Usman juga mengatakan dalam Undang-Undang HAM, pembunuhan yang dilakukan kepada Munir bisa dikatakan sebagai pembunuhan di luar hukum atau Extra Judicial Killing karena ia dibunuh di luar atau tanpa proses peradilan. Sedangkan, dalam lensa pengadilan merupakan kejahatan terhadap manusia berupa serangan tertuju kepada penduduk sipil yang mengandung unsur sistematis dalam pembunuhannya.

Akan tetapi, meski telah 20 tahun berlalu, Usman Hamid mengatakan negara seakan tidak menunjukan adanya sikap inisiatif untuk mengungkapkan kebenaran serta penyelesaian di balik kasus kematian munir. Ia juga menyampaikan kekecewaannya terhadap Komisi Nasional Hak Asasi Manusia (Komnas HAM).

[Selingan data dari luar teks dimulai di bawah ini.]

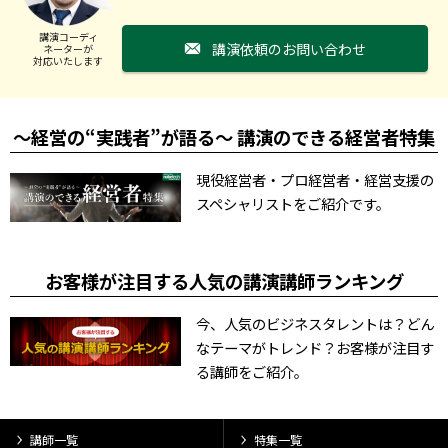
講演コーディ
講演依頼のお問い合わせ
ネーターが
対応いたします
～経営の“実践者”が語る～ 講演のできる経営者特集
現役経営者・プロ経営者・経営支援の
スペシャリストをご紹介です。
お客様が注目する人気の講演講師ランキング
今、人気のビジネスタレントは？どん
なテーマがトレンド？お客様が注目す
る講師をご紹介。
講師一覧
特集一覧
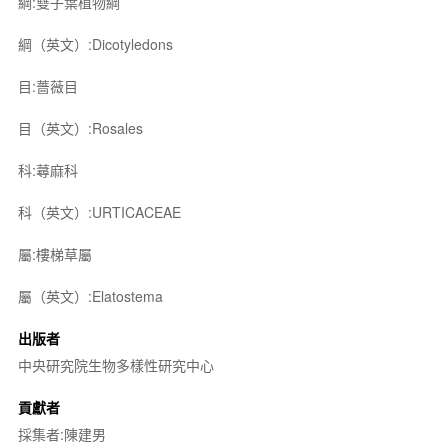
綱:雙子葉植物綱
綱（英文）:Dicotyledons
目:薔薇目
目（英文）:Rosales
科:蕁麻科
科（英文）:URTICACEAE
屬:樓梯草屬
屬（英文）:Elatostema
出版者
中央研究院生物多樣性研究中心
貢獻者
採集者:陳建男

“Disitulah kita bertanya-tanya, kenapa begitu lama lembaga seperti Komnas HAM yang telah memiliki mandat untuk melaksanakan pemeriksaan perkara-perkara kejahatan yang menurut sifat dan lingkupnya sebagai pelanggaran HAM berat. Terlalu lama Komnas HAM menjalankan penyelidikan ini, bertele-tele,” imbuhnya.

Diva Suukyi Larasati, anak bungsu dari Alm. Munir masih memiliki tuntutan yang sama dan menagih kembali janji-janji pemerintah yang mengatakan akan menyelesaikan tuntas kasus tersebut, mulai dari masa pemerintahan Susilo Bambang Yudhoyono hingga akhir kepemimpinan Joko Widodo.

“Sampai sekarang belum loh, 20 tahun tuntutan saya sama sampai sekarang, tuntutan ibu saya sama sampai sekarang, berikan keadilan kepada bapak saya. Berikan keadilan kepada seluruh warga Indonesia. Tunjukan bahwa Indonesia mampu menyelesaikan kasus pelanggaran HAM,” ujarnya.